_Work instructions:_
Copy the rows below word for word, starting from the line with "Number of tomatoes: 14" up to and including the line with "Number of eggs visible: 16".

Records from a dataset:
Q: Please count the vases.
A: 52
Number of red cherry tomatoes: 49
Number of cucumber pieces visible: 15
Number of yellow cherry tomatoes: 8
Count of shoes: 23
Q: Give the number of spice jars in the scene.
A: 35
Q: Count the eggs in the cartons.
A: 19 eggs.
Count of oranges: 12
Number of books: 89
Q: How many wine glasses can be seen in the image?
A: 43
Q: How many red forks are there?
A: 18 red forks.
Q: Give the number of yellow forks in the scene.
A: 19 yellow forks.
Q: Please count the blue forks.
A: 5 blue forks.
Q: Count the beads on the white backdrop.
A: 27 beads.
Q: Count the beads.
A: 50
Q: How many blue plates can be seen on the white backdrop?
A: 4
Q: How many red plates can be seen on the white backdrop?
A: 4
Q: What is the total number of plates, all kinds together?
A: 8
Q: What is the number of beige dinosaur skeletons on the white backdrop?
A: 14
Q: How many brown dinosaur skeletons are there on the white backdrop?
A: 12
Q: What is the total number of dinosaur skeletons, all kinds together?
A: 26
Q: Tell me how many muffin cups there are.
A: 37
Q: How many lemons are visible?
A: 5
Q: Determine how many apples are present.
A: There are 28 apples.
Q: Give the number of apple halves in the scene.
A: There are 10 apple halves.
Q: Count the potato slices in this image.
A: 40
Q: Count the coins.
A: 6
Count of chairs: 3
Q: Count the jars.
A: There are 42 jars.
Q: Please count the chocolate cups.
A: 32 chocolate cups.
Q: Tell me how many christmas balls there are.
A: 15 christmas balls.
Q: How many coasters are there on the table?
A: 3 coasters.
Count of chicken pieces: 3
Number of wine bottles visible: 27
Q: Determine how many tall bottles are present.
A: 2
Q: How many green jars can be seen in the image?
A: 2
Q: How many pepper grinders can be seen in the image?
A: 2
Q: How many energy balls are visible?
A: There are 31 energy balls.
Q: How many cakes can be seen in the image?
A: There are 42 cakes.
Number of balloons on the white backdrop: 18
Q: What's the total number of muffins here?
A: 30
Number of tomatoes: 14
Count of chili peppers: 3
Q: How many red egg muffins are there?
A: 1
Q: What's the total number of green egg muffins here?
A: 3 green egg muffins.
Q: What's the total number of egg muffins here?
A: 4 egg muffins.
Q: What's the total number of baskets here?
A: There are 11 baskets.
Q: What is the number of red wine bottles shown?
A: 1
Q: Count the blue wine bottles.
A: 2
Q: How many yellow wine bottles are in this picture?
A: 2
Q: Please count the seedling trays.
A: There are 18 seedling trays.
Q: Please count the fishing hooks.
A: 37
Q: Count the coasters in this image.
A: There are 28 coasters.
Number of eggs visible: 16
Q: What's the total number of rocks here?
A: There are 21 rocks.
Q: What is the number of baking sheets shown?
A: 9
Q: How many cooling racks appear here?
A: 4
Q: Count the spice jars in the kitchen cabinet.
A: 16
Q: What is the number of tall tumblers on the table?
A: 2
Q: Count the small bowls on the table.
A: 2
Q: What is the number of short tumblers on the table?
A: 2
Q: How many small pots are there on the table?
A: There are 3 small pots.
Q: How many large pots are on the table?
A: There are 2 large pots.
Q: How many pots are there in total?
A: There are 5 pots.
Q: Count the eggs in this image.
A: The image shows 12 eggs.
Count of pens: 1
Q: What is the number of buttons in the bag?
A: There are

_Solution for this task:_
Number of tomatoes: 14
Count of chili peppers: 3
Q: How many red egg muffins are there?
A: 1
Q: What's the total number of green egg muffins here?
A: 3 green egg muffins.
Q: What's the total number of egg muffins here?
A: 4 egg muffins.
Q: What's the total number of baskets here?
A: There are 11 baskets.
Q: What is the number of red wine bottles shown?
A: 1
Q: Count the blue wine bottles.
A: 2
Q: How many yellow wine bottles are in this picture?
A: 2
Q: Please count the seedling trays.
A: There are 18 seedling trays.
Q: Please count the fishing hooks.
A: 37
Q: Count the coasters in this image.
A: There are 28 coasters.
Number of eggs visible: 16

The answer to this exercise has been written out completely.